Crossfire (1947) is a good movie, but it takes some tenacity to stay with it. In a sense, there are three plots in a row. Who murdered the Jewish man: We figure out who the murderer is before half way. Then the principal plot element is whether the innocent artist, Mitchell, will escape false accusation. Then when the police investigator figures out who the murderer is, the question becomes how to prove the murderer actually did it.

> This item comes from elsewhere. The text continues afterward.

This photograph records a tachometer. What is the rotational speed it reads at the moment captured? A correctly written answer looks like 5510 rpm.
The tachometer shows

Besides these three substantial plot shifts, the film may confuse or disappoint viewers who expect a classic film noir but get instead a film that has many elements of noir that do not try to coalesce into a film noir. The detective (Robert Young), instead of being outside the action and/or corrupt (as are traditional in noir), is central to the movie and an usual fact-oriented father figure. There is no femme fatale, although Gloria Graham appears as a gin-hall dance girl showing a flicker of interest in the good looking artist. There is no noir protagonist; rather four actors split the limelight. Robert Young, methodical and level-headed; Robert Mitchem, a together and responsible military man who helps solve the crime; Robert Ryan, a seemingly respectable ex-soldier who is violently anti-Semitic; and, the closest to a noir protagonist, the lesser known George Cooper, who is disoriented by his return to civilian life and unable to cope when accusations of murder are levelled against him. Even the ground-breaking theme of anti-Semitism is not something you’d expect in a film noir.  

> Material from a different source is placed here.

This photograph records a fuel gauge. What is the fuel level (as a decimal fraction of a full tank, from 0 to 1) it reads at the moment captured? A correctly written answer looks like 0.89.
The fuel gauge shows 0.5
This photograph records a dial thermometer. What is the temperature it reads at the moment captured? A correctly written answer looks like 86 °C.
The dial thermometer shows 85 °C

The film is probably better considered as simply a drama. Noir hangs over it because it was shot at RKO studios, the house of B noirs, in only 20 days with a tight budget of $250,000 (a little bit more than some of the pictures got). And Edward Dmytryk, a famous noir director, made the picture. The black and white photography is noir style but not particularly good. The mediocre cinematography could be because the film was shot on studio lots in order to save money, and because essentially no new sets were constructed for the picture.  

The strength of the movie is the acting. Although Mitchem is flat and uninteresting, nearly every other character is interesting and well-portrayed. Two actors were nominated for Academy Awards. I particularly liked Robert Young, in his only noir-style movie, because he was so matter-of-fact and relied on facts and deduction rather than toughness to crack the case. In a minor role, Paul Kelley is wonderfully pathetic as the unwanted husband of the Gloria Grahame character. And the seldom-seen Jacqueline White has several scenes in the middle of the movie that show what a good actress she was and argue again for her to be nominated as most beautiful woman in film noir. 

The weakness of the movie is that the film does not do what Edward Dmytryk said it was meant to do: Show why the murderer would kill someone simply because they were Jewish. The answer is hatred. But we get no idea where that hatred came from.